**Raw data**
+ + + + +

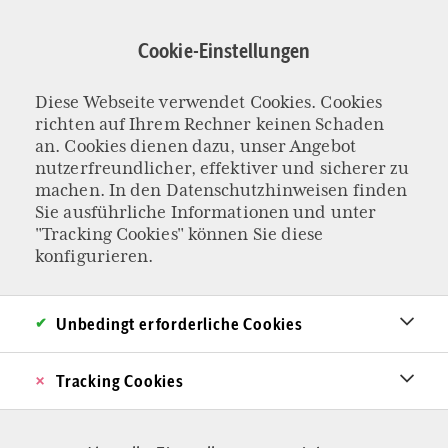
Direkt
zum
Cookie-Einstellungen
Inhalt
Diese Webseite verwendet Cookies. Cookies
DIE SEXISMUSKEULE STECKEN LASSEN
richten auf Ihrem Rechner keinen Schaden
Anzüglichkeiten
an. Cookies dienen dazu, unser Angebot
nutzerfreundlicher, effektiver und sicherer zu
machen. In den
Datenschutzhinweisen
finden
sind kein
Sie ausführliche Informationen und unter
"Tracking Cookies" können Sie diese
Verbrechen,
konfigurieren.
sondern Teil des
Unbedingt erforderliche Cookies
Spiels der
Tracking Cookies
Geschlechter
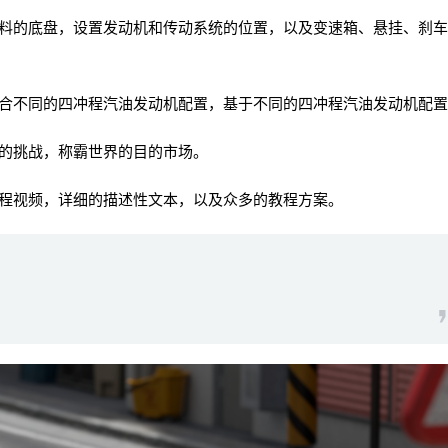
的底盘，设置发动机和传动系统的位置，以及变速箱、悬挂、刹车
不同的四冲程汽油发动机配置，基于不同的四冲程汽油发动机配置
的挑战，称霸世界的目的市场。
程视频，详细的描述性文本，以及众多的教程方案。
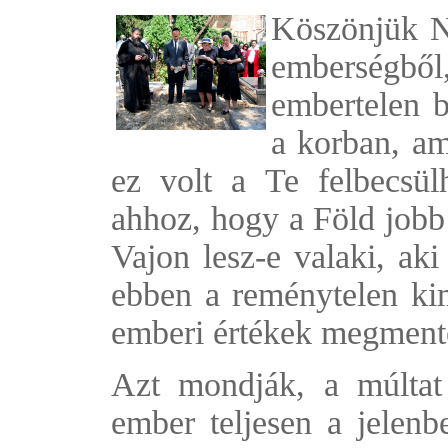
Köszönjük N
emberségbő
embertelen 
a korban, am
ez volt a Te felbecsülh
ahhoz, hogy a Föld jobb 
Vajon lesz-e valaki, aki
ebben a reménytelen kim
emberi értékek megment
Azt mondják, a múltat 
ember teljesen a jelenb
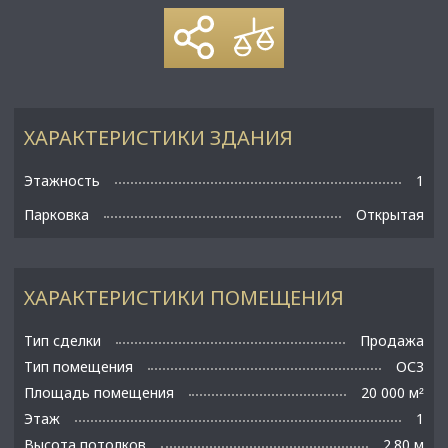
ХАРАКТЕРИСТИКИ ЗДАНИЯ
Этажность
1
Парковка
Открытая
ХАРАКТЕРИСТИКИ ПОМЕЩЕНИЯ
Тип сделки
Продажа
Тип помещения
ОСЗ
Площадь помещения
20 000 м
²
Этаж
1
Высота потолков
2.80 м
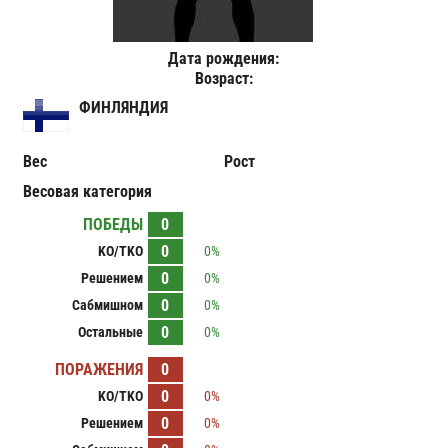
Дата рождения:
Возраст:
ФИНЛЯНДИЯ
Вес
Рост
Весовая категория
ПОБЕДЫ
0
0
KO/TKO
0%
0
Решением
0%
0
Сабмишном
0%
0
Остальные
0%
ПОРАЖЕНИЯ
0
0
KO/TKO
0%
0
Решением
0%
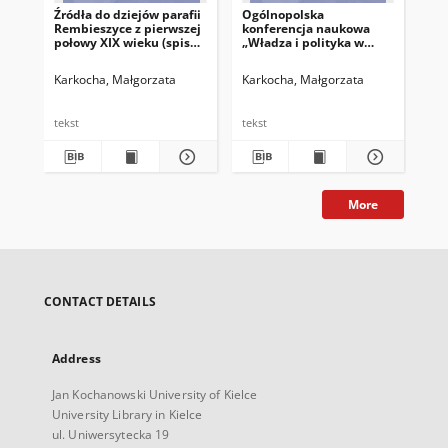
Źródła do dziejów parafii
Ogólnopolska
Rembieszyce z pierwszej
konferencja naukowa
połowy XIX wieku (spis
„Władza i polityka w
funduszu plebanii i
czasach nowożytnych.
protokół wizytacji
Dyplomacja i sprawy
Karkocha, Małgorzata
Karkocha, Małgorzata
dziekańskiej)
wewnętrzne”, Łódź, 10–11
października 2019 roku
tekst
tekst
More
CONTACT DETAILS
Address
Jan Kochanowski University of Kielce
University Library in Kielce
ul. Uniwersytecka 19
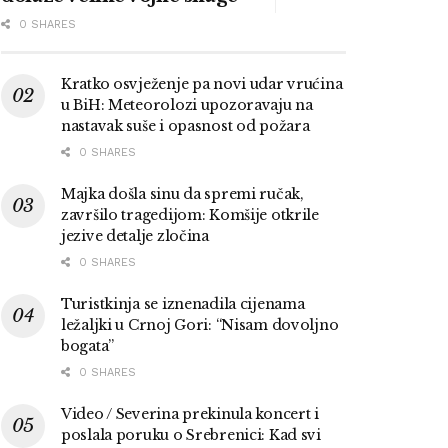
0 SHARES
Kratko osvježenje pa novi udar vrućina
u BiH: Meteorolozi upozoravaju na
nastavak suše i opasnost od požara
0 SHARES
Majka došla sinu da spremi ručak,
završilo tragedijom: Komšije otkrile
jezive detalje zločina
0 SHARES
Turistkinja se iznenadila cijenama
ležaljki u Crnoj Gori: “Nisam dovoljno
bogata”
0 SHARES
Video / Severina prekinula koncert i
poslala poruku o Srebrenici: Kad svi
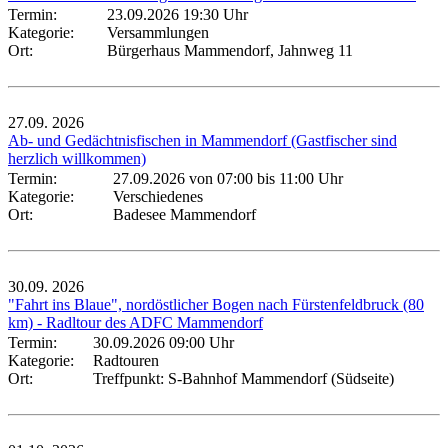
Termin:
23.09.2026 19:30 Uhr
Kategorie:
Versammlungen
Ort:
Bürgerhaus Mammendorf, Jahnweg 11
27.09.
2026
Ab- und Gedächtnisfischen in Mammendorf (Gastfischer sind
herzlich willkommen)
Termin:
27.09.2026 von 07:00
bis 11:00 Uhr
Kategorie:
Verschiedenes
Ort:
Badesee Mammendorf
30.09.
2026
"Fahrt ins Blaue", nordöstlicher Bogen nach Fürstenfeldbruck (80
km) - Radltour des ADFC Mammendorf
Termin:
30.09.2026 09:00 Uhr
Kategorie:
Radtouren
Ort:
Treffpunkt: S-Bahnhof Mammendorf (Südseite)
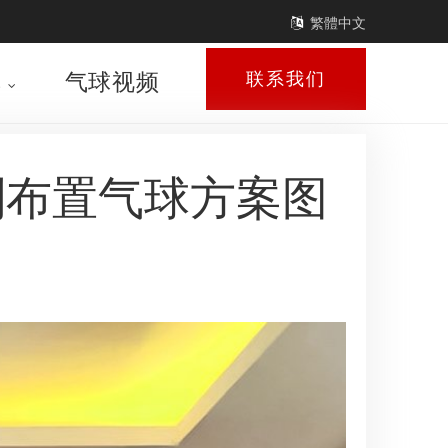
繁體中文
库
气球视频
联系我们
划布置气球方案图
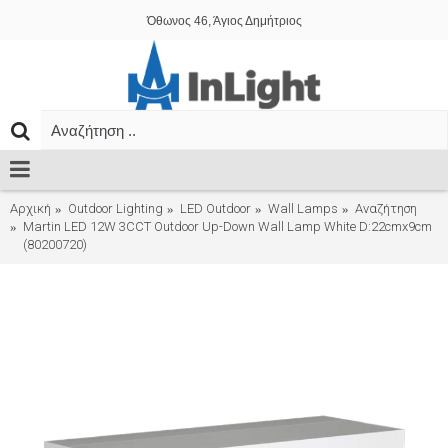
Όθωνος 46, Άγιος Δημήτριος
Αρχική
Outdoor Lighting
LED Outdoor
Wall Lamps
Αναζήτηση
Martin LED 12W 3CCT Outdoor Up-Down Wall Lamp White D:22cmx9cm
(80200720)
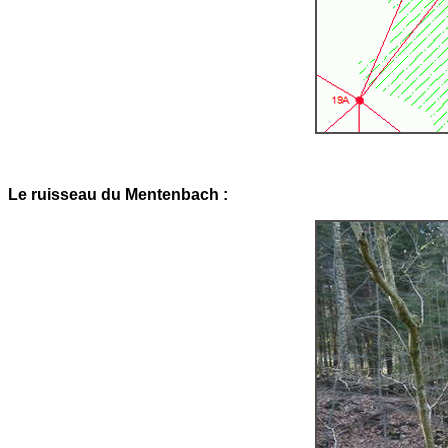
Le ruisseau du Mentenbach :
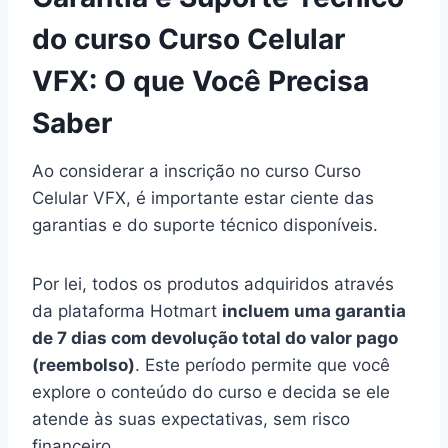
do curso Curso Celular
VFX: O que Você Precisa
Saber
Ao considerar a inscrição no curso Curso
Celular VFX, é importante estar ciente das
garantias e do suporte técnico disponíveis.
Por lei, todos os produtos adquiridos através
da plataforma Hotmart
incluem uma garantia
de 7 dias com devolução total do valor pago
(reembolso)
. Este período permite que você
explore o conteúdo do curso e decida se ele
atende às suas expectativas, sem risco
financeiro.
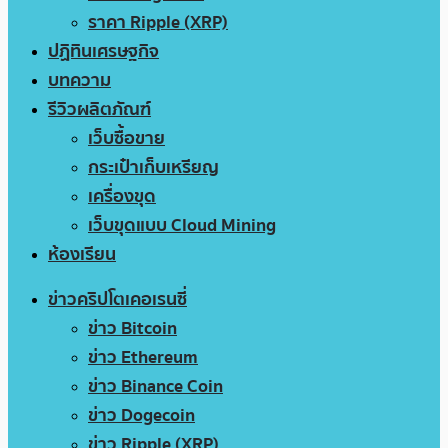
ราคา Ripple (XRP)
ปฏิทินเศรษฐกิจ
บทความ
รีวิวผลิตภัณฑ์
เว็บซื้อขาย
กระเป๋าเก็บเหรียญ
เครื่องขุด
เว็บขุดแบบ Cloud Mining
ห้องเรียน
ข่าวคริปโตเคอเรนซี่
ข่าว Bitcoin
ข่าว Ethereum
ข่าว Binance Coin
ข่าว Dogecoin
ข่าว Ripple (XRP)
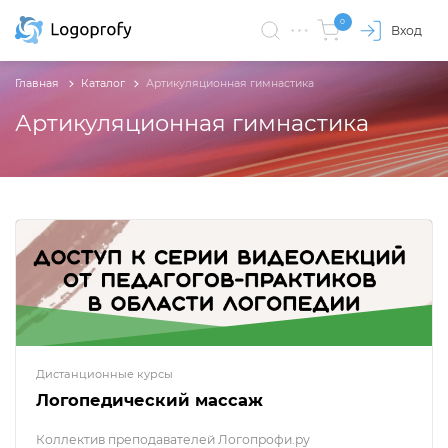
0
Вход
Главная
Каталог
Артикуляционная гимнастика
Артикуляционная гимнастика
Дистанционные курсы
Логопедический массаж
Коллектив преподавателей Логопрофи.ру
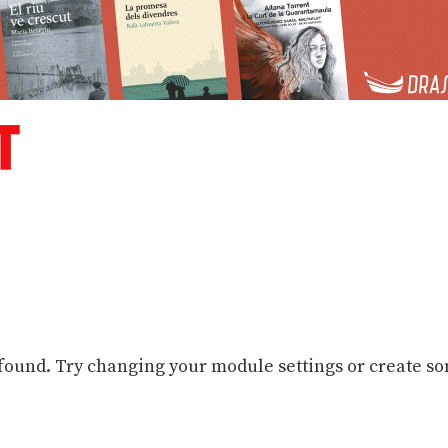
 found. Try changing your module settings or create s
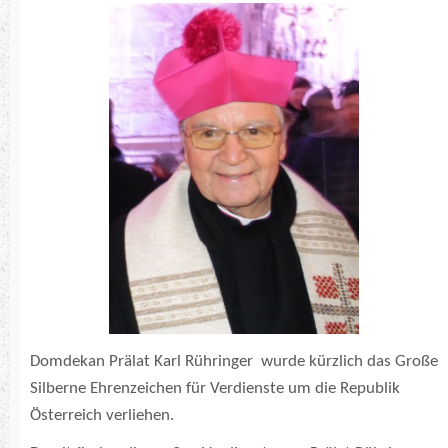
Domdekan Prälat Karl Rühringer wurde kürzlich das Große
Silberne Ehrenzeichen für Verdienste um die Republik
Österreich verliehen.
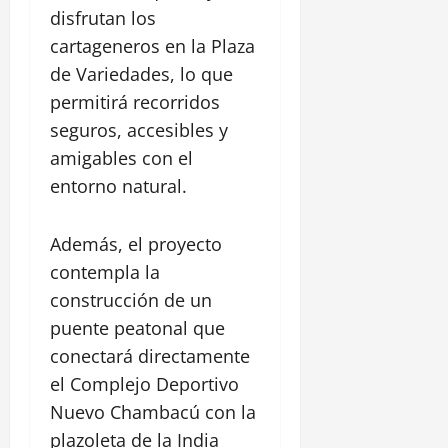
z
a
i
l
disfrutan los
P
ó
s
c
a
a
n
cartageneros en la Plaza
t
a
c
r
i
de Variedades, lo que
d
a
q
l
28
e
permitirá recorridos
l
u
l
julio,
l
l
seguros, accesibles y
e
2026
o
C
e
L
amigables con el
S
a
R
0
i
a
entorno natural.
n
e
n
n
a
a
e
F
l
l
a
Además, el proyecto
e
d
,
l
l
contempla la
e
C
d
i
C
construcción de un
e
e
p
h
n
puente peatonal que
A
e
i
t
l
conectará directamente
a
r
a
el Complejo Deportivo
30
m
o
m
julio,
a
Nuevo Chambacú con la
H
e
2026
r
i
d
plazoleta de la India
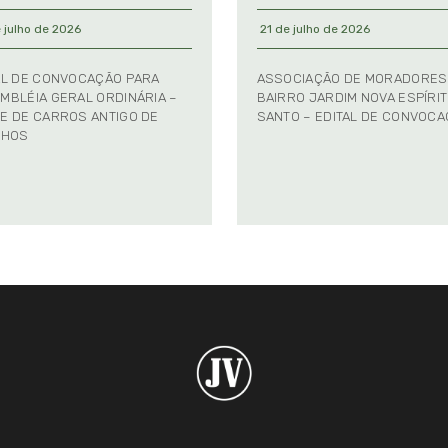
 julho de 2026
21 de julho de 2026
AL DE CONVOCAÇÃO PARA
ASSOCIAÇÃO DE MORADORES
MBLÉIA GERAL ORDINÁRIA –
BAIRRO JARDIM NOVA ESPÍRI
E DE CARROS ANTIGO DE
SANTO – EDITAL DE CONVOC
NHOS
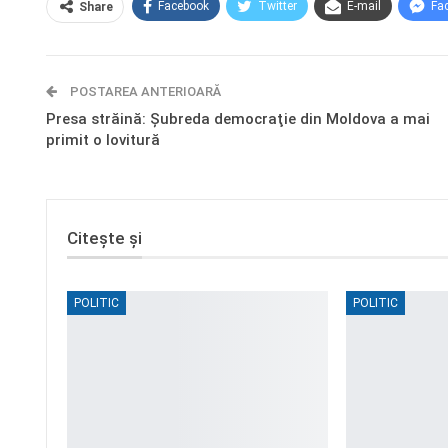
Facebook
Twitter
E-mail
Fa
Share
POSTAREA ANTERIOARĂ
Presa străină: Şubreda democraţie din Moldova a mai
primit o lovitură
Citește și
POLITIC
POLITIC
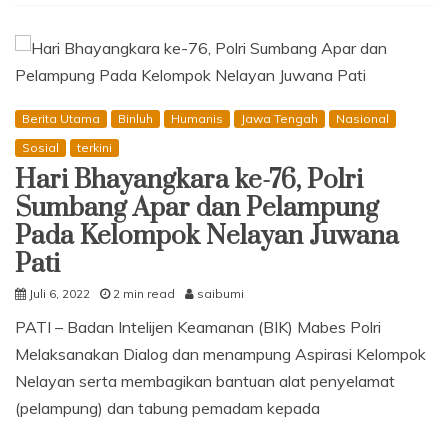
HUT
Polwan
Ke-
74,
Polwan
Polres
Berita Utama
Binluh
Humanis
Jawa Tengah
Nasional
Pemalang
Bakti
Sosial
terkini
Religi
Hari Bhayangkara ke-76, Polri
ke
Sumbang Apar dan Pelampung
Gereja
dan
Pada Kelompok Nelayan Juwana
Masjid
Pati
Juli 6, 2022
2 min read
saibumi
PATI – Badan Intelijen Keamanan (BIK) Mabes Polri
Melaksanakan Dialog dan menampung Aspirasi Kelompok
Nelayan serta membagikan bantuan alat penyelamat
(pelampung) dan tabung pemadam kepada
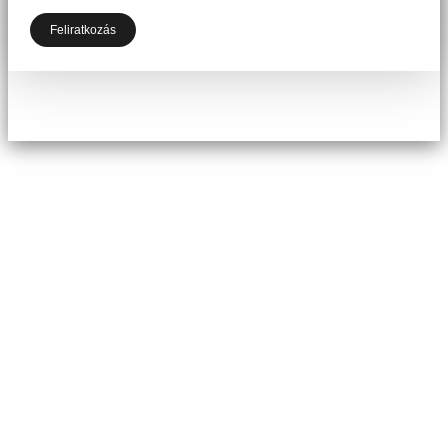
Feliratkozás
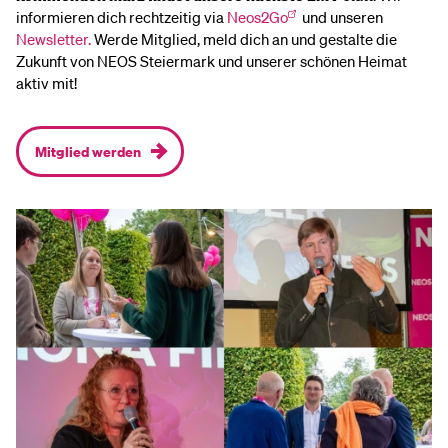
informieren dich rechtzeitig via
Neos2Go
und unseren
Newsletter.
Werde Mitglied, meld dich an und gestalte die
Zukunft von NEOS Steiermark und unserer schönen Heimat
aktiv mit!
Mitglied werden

+ + + + +

**Task objective**
Identify each line in the records above that contains the string "ХАРАКТЕРИСТИКИ" and copy those lines in full, matching case exactly.

**Answer space**
ХАРАКТЕРИСТИКИ ЗДАНИЯ
ХАРАКТЕРИСТИКИ ПОМЕЩЕНИЯ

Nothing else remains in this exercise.